Information >>
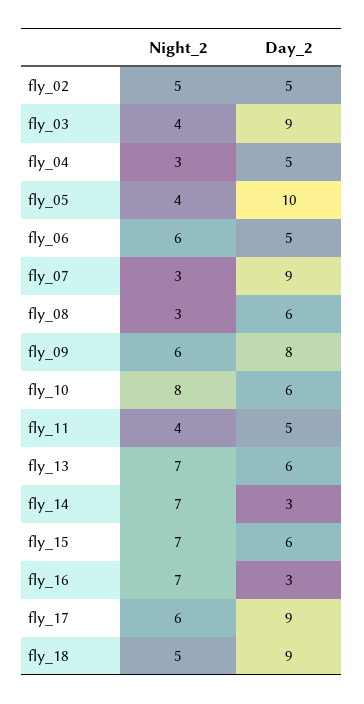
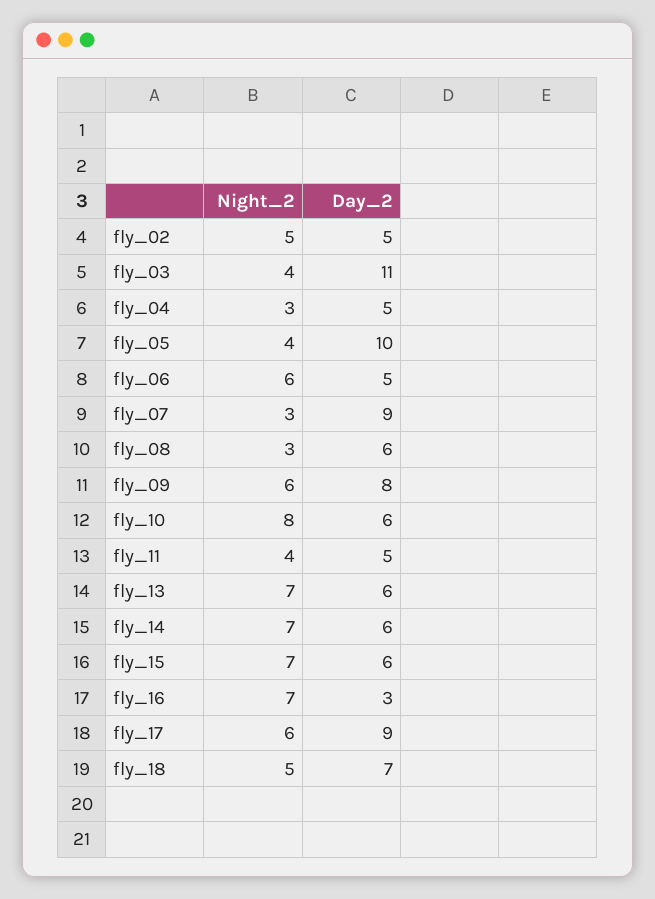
  {
    "Night_2": {
      "fly_02": 5,
      "fly_03": 4,
      "fly_04": 3,
      "fly_05": 4,
      "fly_06": 6,
      "fly_07": 3,
      "fly_08": 3,
      "fly_09": 6,
      "fly_10": 8,
      "fly_11": 4,
      "fly_13": 7,
      "fly_14": 7,
      "fly_15": 7,
      "fly_16": 7,
      "fly_17": 6,
      "fly_18": 5
    },
    "Day_2": {
      "fly_02": 5,
-     "fly_03": 9,
+     "fly_03": 11,
      "fly_04": 5,
      "fly_05": 10,
      "fly_06": 5,
      "fly_07": 9,
      "fly_08": 6,
      "fly_09": 8,
      "fly_10": 6,
      "fly_11": 5,
      "fly_13": 6,
-     "fly_14": 3,
+     "fly_14": 6,
      "fly_15": 6,
      "fly_16": 3,
      "fly_17": 9,
-     "fly_18": 9
+     "fly_18": 7
    }
  }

Directive >>
Retype the data word for word and keep the pictures out of it.

Answer to this exercise >>
  {
    "Night_2": {
      "fly_02": 5,
      "fly_03": 4,
      "fly_04": 3,
      "fly_05": 4,
      "fly_06": 6,
      "fly_07": 3,
      "fly_08": 3,
      "fly_09": 6,
      "fly_10": 8,
      "fly_11": 4,
      "fly_13": 7,
      "fly_14": 7,
      "fly_15": 7,
      "fly_16": 7,
      "fly_17": 6,
      "fly_18": 5
    },
    "Day_2": {
      "fly_02": 5,
-     "fly_03": 9,
+     "fly_03": 11,
      "fly_04": 5,
      "fly_05": 10,
      "fly_06": 5,
      "fly_07": 9,
      "fly_08": 6,
      "fly_09": 8,
      "fly_10": 6,
      "fly_11": 5,
      "fly_13": 6,
-     "fly_14": 3,
+     "fly_14": 6,
      "fly_15": 6,
      "fly_16": 3,
      "fly_17": 9,
-     "fly_18": 9
+     "fly_18": 7
    }
  }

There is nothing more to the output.